GIVEN TASK
Count the lines of the records that contain the word "name", and give only that number.

RECORD SET
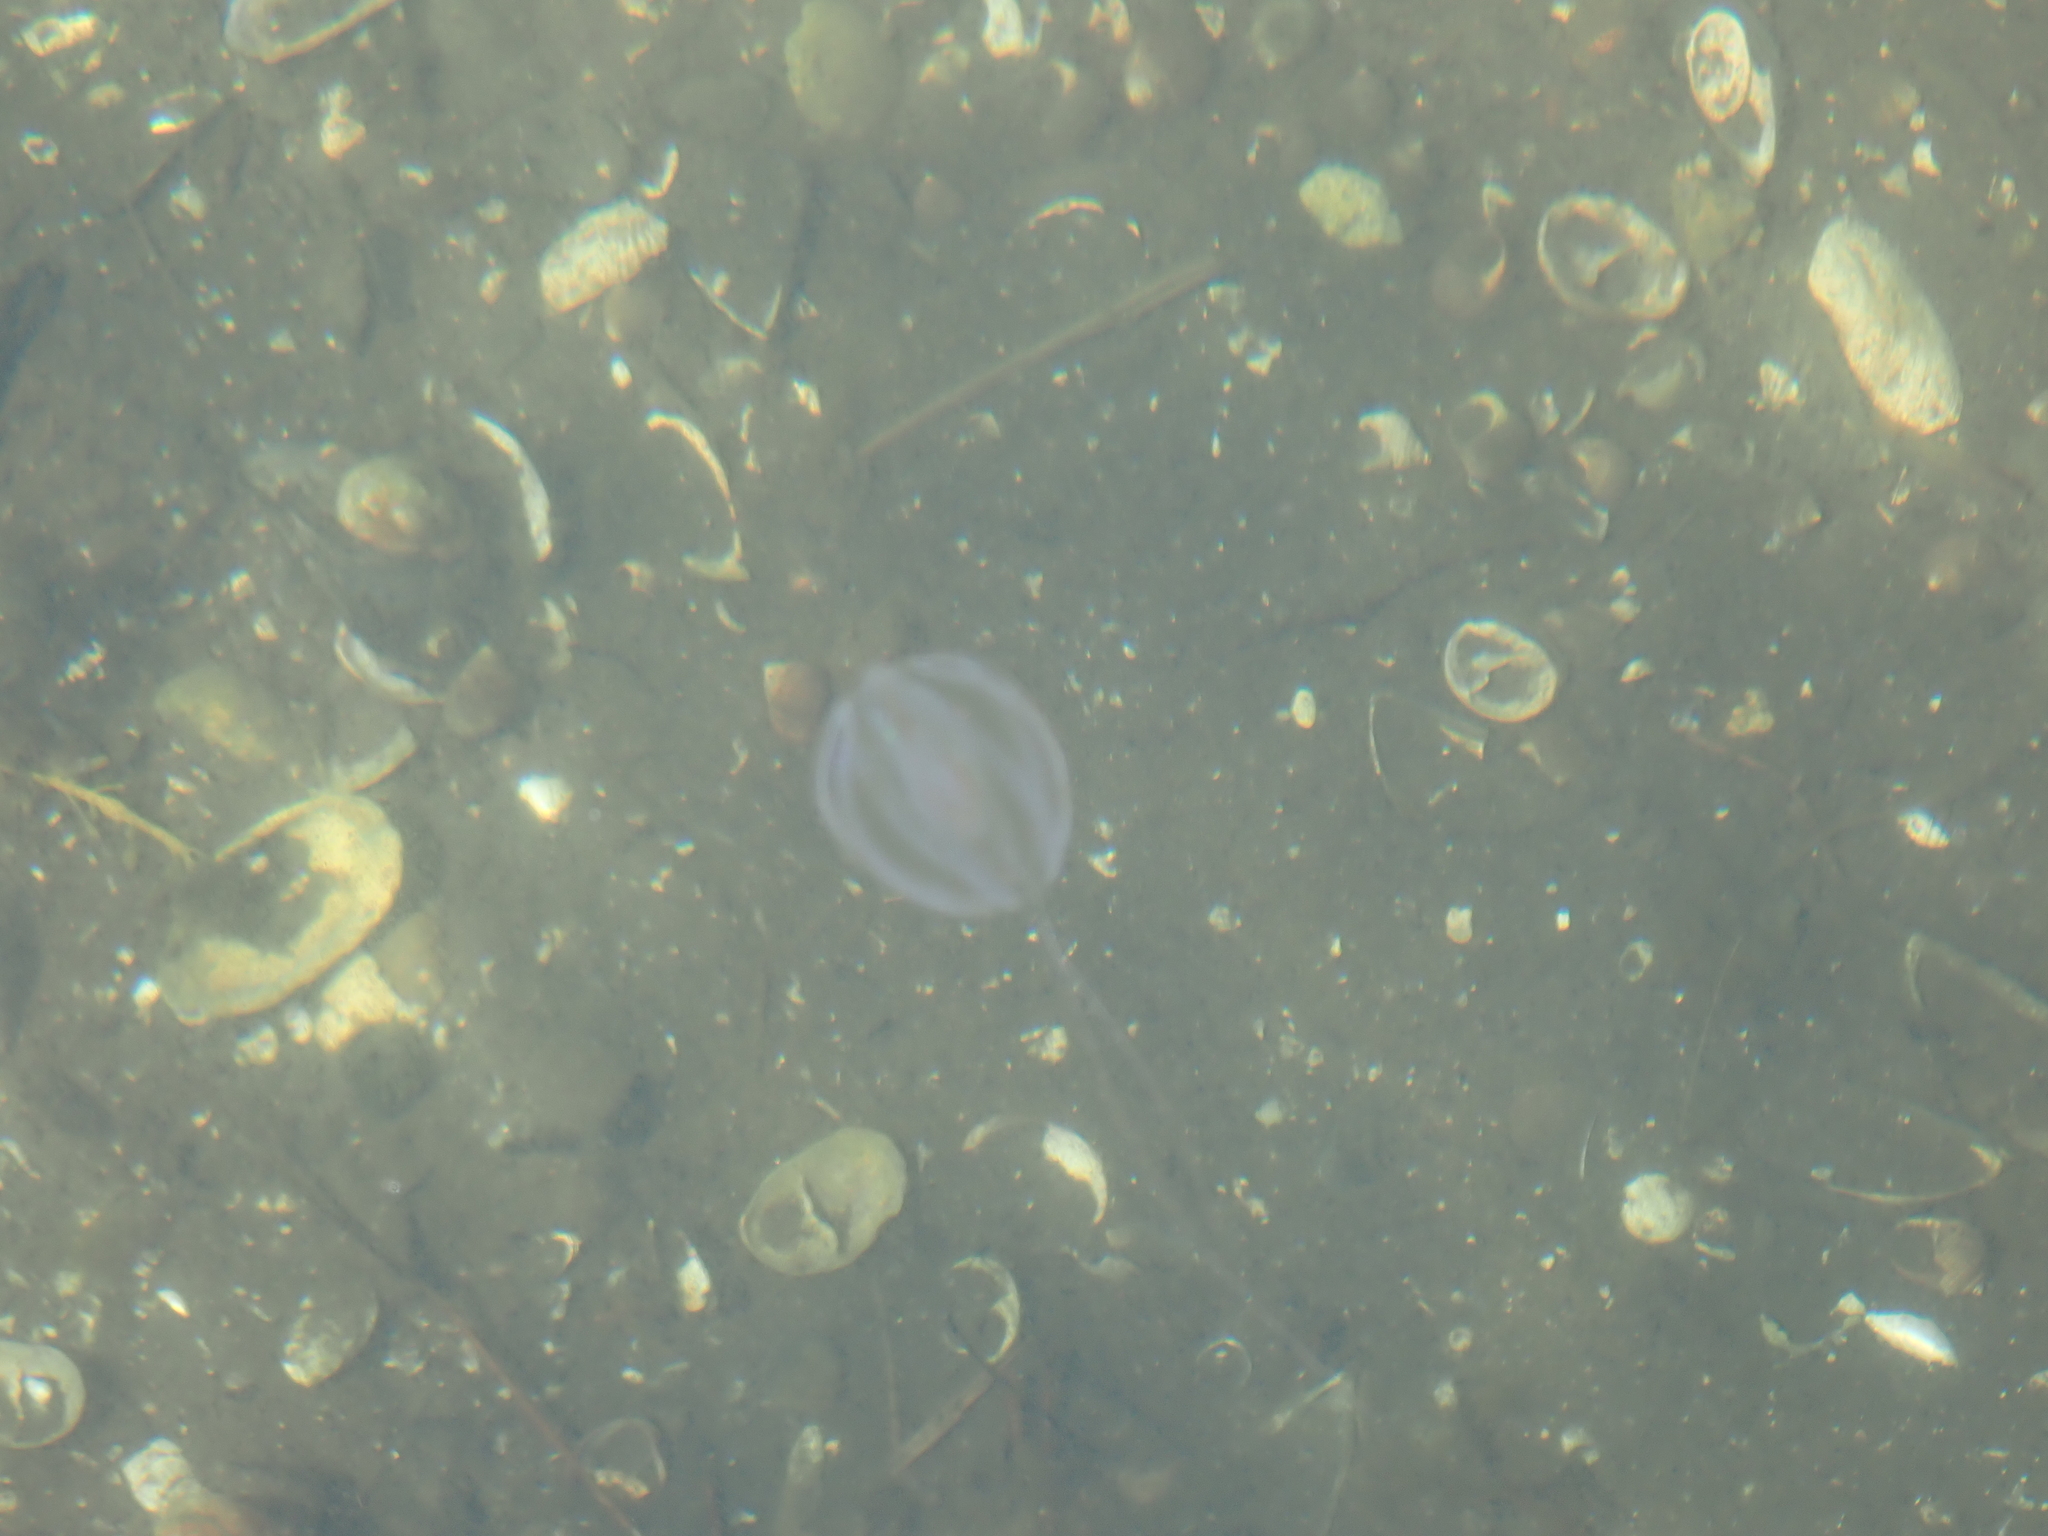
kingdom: Animalia
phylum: Ctenophora
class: Tentaculata
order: Cydippida
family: Pleurobrachiidae
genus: Pleurobrachia
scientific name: Pleurobrachia pileus
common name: Sea gooseberry
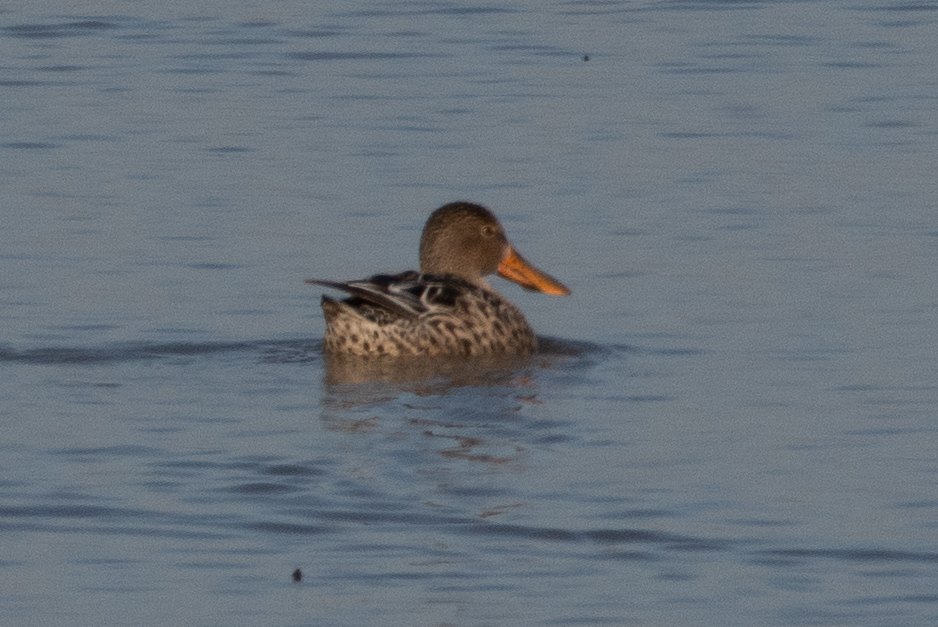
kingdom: Animalia
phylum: Chordata
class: Aves
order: Anseriformes
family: Anatidae
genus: Spatula
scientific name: Spatula clypeata
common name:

OUTPUT
4